Бонапарт улыбнулся: им удалось польстить ему больше, чем это смог бы сделать самый ловкий царедворец. Его слава докатилась до Азии и через Йемен достигнет Индии, опередив его самого. Он сам не знал еще, сколь велико могущество его имени, но двое бедных монахов проделали сто льё по пустыне, чтобы дать ему представление об этом величии. Он предложил посланцам сесть и, пока им подавали кофе, продиктовал переводчику фирман. Это был тот самый фирман, который показали нам монахи и который обеспечивал безопасность как их собственного передвижения, так и перевозки их продовольствия по пустыне и в городах.

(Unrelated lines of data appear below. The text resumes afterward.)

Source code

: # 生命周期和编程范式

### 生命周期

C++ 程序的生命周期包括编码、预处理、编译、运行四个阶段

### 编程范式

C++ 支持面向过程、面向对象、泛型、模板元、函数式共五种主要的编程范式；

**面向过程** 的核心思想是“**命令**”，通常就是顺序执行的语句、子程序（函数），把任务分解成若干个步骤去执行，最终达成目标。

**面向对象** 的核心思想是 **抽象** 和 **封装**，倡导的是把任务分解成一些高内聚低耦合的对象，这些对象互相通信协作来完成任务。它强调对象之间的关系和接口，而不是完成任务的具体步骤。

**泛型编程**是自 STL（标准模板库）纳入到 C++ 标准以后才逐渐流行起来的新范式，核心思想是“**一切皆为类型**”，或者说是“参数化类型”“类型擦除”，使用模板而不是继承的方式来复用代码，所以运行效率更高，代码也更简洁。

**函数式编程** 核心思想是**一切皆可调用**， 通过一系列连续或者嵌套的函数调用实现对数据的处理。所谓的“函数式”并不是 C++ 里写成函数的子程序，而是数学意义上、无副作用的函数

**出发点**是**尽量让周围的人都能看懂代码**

С этого дня к монахам стали относиться с уважением; однако настал день, когда воды Нила и Средиземного моря унесли французский флот, который они же прежде принесли, и турки вернули себе утраченную власть; мамлюки вновь захватили города, арабы стали стеречь пустыню, но ни турки, ни мамлюки, ни арабы не осмеливались нарушить фирман, выданный их врагом, так что еще и сегодня монахи Синая, почитаемые окрестными племенами, могут передвигаться по пустыне одни, без охраны, под защитой магической подписи Бонапарта, полустертой от благоговейных поцелуев потомков Исмаила, которые несколько дней тому назад разграбили большой караван, возвращавшийся из Мекки, и похитили дочь какого-то бея, чтобы сделать ее наложницей одного из своих вождей.
В этот вечер Бешара, вопреки обыкновению, слушал, а не говорил, хотя из рассказа старого инока ему было понятно лишь то, что сопровождалось жестами, но он заметил, с каким неослабевающим вниманием мы воспринимали то, что нам рассказывали. Рассудив, что в столь поздний час понадобилась бы какая-то совершенно умопомрачительная история, чтобы затмить то впечатление, какое произвел на нас этот рассказ, он осознал свое бессилие и, скрывая под любезной прощальной улыбкой стыд поражения, удалился и растянулся на песке у входа в нашу палатку.